### TEXT PASSAGE
━━━━━━━━━━━━━━━━
[Date Prev][Date Next][Thread Prev][Thread Next][Date Index][Thread Index]
Re: [PATCH v8 5/5] multifd: Implement zero copy write in multifd migrati
From: |
Leonardo Bras Soares Passos |
Subject: |
Re: [PATCH v8 5/5] multifd: Implement zero copy write in multifd migration (multifd-zero-copy) |
Date: |
Mon, 21 Feb 2022 16:41:55 -0300 |
Hello Juan, thanks for the feedback!
On Fri, Feb 18, 2022 at 1:57 PM Juan Quintela <quintela@redhat.com> wrote:
>
> Leonardo Bras <leobras@redhat.com> wrote:
> > Implement zero copy send on nocomp_send_write(), by making use of QIOChannel
> > writev + flags & flush interface.
> >
> > Change multifd_send_sync_main() so flush_zero_copy() can be called
> > after each iteration in order to make sure all dirty pages are sent before
> > a new iteration is started. It will also flush at the beginning and at the
> > end of migration.
> >
> > Also make it return -1 if flush_zero_copy() fails, in order to cancel
> > the migration process, and avoid resuming the guest in the target host
> > without receiving all current RAM.
> >
> > This will work fine on RAM migration because the RAM pages are not usually
> > freed,
> > and there is no problem on changing the pages content between
> > writev_zero_copy() and
> > the actual sending of the buffer, because this change will dirty the page
> > and
> > cause it to be re-sent on a next iteration anyway.
> >
> > A lot of locked memory may be needed in order to use multid migration
> ^^^^^^
> multifd.
>
> I can fix it on the commit.
No worries, fixed for v9.
>
>
> > @@ -1479,7 +1479,16 @@ static bool migrate_params_check(MigrationParameters
> > *params, Error **errp)
━━━━━━━━━━━━━━━━
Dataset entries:

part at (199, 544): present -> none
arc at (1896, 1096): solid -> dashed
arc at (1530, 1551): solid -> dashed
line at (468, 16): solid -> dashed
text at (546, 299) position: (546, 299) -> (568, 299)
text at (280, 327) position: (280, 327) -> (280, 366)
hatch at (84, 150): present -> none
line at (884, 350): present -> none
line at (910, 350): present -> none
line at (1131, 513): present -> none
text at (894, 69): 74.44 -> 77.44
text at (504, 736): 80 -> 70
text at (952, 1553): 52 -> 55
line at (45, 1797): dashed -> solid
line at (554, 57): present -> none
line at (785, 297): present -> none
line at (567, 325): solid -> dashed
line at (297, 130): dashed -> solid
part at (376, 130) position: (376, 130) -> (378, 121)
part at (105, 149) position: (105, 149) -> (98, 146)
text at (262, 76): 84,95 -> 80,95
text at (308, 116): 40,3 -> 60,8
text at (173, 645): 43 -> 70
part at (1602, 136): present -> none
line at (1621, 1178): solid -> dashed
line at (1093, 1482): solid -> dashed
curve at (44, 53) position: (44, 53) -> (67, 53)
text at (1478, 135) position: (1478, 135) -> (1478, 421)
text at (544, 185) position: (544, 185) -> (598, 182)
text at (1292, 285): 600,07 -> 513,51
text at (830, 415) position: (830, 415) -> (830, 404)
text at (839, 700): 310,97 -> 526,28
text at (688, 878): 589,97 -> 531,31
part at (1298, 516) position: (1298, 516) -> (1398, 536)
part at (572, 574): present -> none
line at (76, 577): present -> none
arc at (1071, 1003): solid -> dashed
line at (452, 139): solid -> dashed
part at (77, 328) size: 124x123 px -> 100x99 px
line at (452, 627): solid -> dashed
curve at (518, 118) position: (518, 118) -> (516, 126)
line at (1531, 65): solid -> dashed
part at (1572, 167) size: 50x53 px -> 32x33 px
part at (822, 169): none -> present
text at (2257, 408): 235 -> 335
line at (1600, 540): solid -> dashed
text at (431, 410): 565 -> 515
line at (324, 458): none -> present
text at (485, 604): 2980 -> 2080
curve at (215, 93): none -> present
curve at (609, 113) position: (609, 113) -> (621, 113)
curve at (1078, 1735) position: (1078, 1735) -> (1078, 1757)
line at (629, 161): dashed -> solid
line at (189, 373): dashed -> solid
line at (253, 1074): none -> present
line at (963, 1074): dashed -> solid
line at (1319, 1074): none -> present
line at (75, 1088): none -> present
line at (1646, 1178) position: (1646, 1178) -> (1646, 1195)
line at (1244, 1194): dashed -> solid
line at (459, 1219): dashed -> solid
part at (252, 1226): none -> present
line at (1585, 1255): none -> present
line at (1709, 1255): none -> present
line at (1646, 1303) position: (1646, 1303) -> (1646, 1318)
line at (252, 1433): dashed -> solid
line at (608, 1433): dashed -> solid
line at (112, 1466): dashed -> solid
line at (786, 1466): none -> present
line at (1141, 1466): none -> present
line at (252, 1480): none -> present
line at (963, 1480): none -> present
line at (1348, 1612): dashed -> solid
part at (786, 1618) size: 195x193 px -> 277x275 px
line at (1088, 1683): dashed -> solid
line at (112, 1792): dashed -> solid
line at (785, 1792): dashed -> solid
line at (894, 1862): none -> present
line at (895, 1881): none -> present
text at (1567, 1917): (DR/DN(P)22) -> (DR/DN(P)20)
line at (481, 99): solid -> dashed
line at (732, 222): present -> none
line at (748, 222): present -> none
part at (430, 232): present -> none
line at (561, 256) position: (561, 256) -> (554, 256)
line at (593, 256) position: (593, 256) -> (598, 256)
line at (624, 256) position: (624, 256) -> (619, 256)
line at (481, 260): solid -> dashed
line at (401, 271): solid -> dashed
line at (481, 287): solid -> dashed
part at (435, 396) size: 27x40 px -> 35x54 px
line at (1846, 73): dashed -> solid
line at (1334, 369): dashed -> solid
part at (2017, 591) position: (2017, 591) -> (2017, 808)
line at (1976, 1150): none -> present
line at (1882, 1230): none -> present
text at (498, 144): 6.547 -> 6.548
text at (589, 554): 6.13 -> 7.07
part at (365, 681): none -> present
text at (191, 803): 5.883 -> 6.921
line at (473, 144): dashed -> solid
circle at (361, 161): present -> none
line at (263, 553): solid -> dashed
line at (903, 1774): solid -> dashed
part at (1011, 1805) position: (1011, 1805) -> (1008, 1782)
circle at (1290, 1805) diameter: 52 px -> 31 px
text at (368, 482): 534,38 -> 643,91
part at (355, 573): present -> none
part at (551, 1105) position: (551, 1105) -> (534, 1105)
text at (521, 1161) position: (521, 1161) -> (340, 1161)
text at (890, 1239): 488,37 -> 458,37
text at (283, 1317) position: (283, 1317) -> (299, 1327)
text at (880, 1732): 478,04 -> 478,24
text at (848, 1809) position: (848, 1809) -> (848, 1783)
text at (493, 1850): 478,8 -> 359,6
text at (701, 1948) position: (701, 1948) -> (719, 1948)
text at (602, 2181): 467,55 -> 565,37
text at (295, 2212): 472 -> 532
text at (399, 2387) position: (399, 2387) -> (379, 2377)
━━━━━━━━━━━━━━━━
### EXERCISE INSTRUCTIONS
- a) In the patch thread, rewrite the paragraph beginning "This will work fine on RAM migration" as a short list that keeps its main facts.
- b) Retype the listing starting at its first line and ending at the line that contains "line at (1531, 65): solid -> dashed", with both of those lines included.

### SOLUTION LIST
- a)
- Zero copy suits RAM migration because RAM pages are not usually freed.
- A change to a page's content between writev_zero_copy() and the actual sending of the buffer causes no problem.
- Such a change dirties the page, so the page is re-sent in a next iteration anyway.

- b)
part at (199, 544): present -> none
arc at (1896, 1096): solid -> dashed
arc at (1530, 1551): solid -> dashed
line at (468, 16): solid -> dashed
text at (546, 299) position: (546, 299) -> (568, 299)
text at (280, 327) position: (280, 327) -> (280, 366)
hatch at (84, 150): present -> none
line at (884, 350): present -> none
line at (910, 350): present -> none
line at (1131, 513): present -> none
text at (894, 69): 74.44 -> 77.44
text at (504, 736): 80 -> 70
text at (952, 1553): 52 -> 55
line at (45, 1797): dashed -> solid
line at (554, 57): present -> none
line at (785, 297): present -> none
line at (567, 325): solid -> dashed
line at (297, 130): dashed -> solid
part at (376, 130) position: (376, 130) -> (378, 121)
part at (105, 149) position: (105, 149) -> (98, 146)
text at (262, 76): 84,95 -> 80,95
text at (308, 116): 40,3 -> 60,8
text at (173, 645): 43 -> 70
part at (1602, 136): present -> none
line at (1621, 1178): solid -> dashed
line at (1093, 1482): solid -> dashed
curve at (44, 53) position: (44, 53) -> (67, 53)
text at (1478, 135) position: (1478, 135) -> (1478, 421)
text at (544, 185) position: (544, 185) -> (598, 182)
text at (1292, 285): 600,07 -> 513,51
text at (830, 415) position: (830, 415) -> (830, 404)
text at (839, 700): 310,97 -> 526,28
text at (688, 878): 589,97 -> 531,31
part at (1298, 516) position: (1298, 516) -> (1398, 536)
part at (572, 574): present -> none
line at (76, 577): present -> none
arc at (1071, 1003): solid -> dashed
line at (452, 139): solid -> dashed
part at (77, 328) size: 124x123 px -> 100x99 px
line at (452, 627): solid -> dashed
curve at (518, 118) position: (518, 118) -> (516, 126)
line at (1531, 65): solid -> dashed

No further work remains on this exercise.